Lone wolf terror attack rocks Sydney


Australia's Jewish community went into official lockdown this week after a self-styled Iranian cleric held 20 people hostage in a 16-hour siege in Sydney.

A hail of gunfire erupted as counter-terror agents stormed the Lindt café in Martin Place at about 2am on Tuesday following the escape of several hostages from the building.

Two hostages were killed in the firefight, as well as the gunman, Man Maron Monis, 50, who was out on bail for being an accessory to the murder of his ex-wife.

He was also facing more than 50 sexual and indecent assault charges, and was convicted for sending abusive letters to families of deceased Australian soldiers, including one Jewish family.

In 2009, Monis wrote to the family of Greg Sher: "A Jewish man who kills innocent Muslim civilians is not a pig, he is a thousand times worse."

On Monday, the Community Security Group elevated the threat level as a result of the crisis.

"Jewish institutions across Australia are in lockdown, excursions have been cancelled and tight security measures are in place," said a senior Jewish official who declined to be named.

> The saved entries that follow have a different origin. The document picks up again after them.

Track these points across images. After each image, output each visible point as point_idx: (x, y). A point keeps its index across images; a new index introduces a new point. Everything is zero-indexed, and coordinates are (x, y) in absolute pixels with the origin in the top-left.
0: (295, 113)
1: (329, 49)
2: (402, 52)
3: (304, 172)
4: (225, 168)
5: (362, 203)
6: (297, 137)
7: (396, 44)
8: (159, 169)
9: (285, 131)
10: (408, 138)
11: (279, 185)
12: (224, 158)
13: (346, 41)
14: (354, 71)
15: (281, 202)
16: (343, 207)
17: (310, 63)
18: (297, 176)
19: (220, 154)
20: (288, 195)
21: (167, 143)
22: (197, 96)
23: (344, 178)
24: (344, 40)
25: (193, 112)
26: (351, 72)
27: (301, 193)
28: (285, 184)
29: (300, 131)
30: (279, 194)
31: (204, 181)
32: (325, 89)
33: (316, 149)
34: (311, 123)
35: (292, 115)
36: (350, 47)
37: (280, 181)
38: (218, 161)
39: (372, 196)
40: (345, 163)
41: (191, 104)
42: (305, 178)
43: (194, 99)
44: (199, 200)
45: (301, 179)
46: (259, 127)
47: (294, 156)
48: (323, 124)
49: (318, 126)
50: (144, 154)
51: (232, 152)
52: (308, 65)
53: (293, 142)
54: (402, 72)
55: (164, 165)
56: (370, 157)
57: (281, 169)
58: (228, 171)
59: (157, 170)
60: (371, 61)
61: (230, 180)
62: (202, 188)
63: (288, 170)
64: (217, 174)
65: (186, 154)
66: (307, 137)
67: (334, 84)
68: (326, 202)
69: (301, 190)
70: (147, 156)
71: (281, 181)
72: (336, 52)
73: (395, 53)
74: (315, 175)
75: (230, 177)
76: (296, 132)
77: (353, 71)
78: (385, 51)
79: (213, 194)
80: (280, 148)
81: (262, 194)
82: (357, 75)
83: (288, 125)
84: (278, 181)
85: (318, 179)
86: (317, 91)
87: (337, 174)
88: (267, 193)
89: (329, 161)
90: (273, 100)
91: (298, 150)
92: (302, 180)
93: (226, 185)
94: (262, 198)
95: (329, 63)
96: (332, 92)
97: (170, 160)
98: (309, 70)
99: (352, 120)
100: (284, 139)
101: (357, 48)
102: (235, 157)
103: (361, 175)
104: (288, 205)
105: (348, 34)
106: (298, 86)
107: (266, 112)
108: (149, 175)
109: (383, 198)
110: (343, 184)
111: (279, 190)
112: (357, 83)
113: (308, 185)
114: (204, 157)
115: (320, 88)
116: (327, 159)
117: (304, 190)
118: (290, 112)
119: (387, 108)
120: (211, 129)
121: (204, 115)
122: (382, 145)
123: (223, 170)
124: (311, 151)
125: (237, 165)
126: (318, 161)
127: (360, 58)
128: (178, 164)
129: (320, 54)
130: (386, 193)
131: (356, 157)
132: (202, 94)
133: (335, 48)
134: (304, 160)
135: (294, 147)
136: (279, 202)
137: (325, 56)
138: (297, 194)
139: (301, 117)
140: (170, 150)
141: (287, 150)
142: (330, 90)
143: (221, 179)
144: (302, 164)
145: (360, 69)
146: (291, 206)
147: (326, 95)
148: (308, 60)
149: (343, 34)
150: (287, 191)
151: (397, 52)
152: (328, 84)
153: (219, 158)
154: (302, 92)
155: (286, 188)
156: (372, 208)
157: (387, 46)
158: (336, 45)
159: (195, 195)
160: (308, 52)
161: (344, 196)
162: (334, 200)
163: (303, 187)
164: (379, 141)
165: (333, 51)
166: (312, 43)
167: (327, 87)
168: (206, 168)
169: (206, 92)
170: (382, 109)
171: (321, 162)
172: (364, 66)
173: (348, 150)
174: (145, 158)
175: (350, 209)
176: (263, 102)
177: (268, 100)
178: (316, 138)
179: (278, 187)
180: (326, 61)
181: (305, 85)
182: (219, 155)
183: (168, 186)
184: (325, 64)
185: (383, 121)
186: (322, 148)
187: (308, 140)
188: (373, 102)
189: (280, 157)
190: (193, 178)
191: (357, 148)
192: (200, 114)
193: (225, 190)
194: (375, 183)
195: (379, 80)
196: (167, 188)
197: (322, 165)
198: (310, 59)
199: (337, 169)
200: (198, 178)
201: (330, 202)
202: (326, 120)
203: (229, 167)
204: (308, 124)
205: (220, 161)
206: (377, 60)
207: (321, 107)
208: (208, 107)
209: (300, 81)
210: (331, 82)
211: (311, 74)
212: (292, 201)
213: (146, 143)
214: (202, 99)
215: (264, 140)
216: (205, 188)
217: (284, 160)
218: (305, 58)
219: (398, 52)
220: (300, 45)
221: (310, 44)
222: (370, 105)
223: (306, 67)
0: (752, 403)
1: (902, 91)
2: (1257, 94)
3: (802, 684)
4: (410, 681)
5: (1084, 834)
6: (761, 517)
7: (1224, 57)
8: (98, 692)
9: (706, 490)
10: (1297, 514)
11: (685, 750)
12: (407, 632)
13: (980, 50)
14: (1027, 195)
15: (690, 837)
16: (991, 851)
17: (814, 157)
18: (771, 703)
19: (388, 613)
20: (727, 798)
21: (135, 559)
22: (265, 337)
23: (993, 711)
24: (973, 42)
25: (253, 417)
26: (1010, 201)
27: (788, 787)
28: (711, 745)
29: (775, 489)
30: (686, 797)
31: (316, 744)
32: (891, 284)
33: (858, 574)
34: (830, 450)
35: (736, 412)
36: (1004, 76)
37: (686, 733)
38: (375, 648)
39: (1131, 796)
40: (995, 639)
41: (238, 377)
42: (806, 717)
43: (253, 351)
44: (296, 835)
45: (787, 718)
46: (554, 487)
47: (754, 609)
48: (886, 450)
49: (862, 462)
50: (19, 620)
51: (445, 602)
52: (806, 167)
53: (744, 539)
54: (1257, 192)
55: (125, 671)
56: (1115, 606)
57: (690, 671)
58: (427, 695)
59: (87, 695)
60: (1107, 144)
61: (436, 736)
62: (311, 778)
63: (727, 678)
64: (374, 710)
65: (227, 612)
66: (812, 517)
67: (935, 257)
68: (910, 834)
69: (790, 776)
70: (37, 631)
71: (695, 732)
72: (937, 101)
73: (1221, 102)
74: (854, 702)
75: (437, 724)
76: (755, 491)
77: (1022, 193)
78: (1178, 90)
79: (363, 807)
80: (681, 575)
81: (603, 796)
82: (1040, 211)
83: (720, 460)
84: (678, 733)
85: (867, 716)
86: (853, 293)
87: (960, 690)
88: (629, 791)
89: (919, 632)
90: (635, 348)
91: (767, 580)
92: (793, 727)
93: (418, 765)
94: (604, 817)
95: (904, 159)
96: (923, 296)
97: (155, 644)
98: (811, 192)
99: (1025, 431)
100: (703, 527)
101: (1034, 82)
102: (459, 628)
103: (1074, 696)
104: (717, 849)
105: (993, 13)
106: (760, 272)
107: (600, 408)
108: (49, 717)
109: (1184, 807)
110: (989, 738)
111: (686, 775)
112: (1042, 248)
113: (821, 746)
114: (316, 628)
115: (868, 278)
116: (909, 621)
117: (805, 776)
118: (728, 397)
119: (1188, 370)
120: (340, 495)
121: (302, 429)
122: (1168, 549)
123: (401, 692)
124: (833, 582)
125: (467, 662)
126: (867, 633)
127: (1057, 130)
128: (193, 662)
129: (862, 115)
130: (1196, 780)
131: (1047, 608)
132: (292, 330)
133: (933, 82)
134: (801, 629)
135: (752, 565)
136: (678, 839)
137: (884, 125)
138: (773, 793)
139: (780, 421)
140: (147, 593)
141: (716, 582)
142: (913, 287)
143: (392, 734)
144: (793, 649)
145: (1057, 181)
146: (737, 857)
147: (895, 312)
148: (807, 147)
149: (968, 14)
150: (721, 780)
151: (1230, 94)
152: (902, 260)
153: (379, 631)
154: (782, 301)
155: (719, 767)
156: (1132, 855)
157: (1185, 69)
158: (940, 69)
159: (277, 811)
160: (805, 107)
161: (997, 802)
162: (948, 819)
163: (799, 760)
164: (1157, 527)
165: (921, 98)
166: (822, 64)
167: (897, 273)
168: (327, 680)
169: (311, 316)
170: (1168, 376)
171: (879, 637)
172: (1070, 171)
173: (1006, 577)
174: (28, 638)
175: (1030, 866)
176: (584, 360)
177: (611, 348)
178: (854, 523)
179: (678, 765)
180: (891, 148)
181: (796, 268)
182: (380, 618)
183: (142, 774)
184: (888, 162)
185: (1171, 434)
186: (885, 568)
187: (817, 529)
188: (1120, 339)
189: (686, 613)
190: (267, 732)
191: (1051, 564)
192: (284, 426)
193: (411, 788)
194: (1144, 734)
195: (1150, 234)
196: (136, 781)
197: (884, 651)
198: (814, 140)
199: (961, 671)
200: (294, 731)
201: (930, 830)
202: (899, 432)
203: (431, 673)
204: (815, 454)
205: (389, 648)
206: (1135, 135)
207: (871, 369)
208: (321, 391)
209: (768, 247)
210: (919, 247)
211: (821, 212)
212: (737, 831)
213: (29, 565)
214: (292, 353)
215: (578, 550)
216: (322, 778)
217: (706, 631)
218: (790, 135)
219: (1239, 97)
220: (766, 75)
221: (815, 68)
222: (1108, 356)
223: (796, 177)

At least one major Jewish institution in Sydney issued a "code red" alert; the building was sealed with no one allowed to enter or exit for several hours before the alert was lifted. On Tuesday, there was still an exclusion zone around Lindt café, which was surrounded by a sea of floral tributes to the two victims, barrister Katrina Dawson and café manager Tori Johnson.

Amid the flowers was one small menorah placed by Levi Wolff, the rabbi of Sydney's largest synagogue. "The Jewish community of Australia expresses our deepest sympathy for the families of the Martin Place tragedy," read the message. "May the light of the Festival of Chanucah bring comfort and warmth to our nation."

"It was deeply moving and very emotional," he said later. "People of all races, colours and religions came together and are deeply committed not to allow it to dampen the Australian spirit of mateship and friendship."

On Tuesday night, just two blocks from the crime scene, Rabbi Wolff led a memorial followed by a public Chanucah-lighting ceremony at a Westfield mall in downtown Sydney.

"We hope the positive energy we are bringing into this room will help bring light, warmth and comfort to a nation that has never experienced darkness on levels like this before," he said.

On Thursday night, a public menorah was due to be lit in Martin Place, as it has been for more than two decades.

Rabbi Elimelech Levy, from Chabad Youth of New South Wales, said: "We haven't cancelled it - we are waiting to hear back from authorities. We'd like it to go ahead, and to pay tribute to the victims of terror."

● A teenager who boarded a bus carrying Jewish school children in Sydney shouting "kill the Jews" and "Heil Hitler" has been ordered to attend a Shabbat dinner and visit a Jewish museum.

The boy, who is a minor, was arrested after the incident. He will participate in a harmony programme run by the New South Wales Jewish Board of Deputies.